My scriptural basis is given in the second comment above.

Closed said...

Melancthon

Some of us are in a gay or lesbian context and we are also living and discovering what that means as Christians to live our queer Christian lives, reaching out to others like ourselves--evangelizing our people, so to speak. And its that witness that is so needed, actually being part of what Sr. Elizabeth Johnson calls formation of another paradigm for holiness...
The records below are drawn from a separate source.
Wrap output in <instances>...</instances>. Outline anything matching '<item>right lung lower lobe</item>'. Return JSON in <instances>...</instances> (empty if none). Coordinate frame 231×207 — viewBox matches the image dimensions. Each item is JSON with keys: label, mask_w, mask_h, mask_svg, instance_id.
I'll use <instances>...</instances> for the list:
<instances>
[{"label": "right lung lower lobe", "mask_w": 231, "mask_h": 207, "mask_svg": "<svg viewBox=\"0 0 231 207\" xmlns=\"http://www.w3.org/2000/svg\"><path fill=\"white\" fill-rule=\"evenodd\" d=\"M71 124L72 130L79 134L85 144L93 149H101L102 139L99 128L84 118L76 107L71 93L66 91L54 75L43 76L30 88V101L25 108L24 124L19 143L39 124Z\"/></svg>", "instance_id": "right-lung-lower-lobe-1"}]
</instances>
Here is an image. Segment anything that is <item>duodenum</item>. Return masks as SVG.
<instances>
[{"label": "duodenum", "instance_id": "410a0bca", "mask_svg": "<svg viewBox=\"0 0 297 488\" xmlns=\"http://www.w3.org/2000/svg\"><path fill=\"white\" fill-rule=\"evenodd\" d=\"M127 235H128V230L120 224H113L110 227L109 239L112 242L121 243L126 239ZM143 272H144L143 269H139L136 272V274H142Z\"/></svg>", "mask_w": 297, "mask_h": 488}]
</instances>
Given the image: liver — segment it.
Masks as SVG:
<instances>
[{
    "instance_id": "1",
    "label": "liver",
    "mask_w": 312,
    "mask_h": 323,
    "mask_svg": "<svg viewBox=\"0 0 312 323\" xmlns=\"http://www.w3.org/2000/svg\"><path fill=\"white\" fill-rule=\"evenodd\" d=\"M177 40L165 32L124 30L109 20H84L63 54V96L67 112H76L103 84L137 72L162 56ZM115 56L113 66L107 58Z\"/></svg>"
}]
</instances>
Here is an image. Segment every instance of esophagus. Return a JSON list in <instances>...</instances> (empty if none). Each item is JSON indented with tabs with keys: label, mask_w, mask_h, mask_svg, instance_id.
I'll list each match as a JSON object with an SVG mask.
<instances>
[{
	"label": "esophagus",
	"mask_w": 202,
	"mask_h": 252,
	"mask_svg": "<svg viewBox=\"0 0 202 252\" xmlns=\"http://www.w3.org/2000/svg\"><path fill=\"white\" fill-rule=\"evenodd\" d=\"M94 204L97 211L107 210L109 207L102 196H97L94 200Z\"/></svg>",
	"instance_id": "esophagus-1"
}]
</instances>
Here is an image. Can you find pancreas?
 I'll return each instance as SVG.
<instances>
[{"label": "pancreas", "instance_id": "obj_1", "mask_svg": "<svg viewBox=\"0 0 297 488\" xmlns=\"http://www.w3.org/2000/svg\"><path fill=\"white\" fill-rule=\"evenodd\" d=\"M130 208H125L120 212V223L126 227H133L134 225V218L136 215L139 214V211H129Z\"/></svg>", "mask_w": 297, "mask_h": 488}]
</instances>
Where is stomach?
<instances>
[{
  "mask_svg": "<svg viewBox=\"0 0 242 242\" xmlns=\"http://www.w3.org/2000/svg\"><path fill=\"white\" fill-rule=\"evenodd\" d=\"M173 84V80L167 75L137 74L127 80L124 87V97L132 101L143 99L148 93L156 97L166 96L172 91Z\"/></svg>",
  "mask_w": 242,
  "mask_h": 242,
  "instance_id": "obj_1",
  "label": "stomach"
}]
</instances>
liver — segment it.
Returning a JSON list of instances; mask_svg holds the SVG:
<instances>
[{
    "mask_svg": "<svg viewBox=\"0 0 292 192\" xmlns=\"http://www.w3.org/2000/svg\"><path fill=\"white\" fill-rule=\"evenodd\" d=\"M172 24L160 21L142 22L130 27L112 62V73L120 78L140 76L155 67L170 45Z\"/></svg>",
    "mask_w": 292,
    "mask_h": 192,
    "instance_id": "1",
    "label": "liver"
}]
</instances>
The lgbt community has destructive behaviors, some related to oppression sickness, others related to that swing to an extreme you mentioned, some from plain lechery, but the best critiques at this point come from within in my opinion as Christianity has little street cred in lgbt communities as a whole and heterosexuals are perceived as being quite hypocritical in pronouncements when quite a bit of lechery can be seen in heterosexual communities as well.

The best thing heterosexual Christians can do, in my opinion, is what you said, reach out, love. When a gay or lesbian person meets love, it frees us, and changes us, just not ways that some might want or expect. They may find themselves wanting commitment, a blessing, sobering up, etc. And also especially attend to those of us struggling to integrate our sexuality and faith in shalomic ways--we need your support as we're often caught between two worlds.

I think that self-rejection you speak of is in fact sin, and not individually faultable, but societal and ecclesial as you mention. It is a very serious experience of alienation from self, others, and G-d, and when one experiences an "aha!" or Luther moment, as I have, there is a liberation that only the Good News can bring--we are justified by grace through faith in Christ Jesus! Or as I experienced in contemplation: "You will know the truth, and the truth shall set you free!"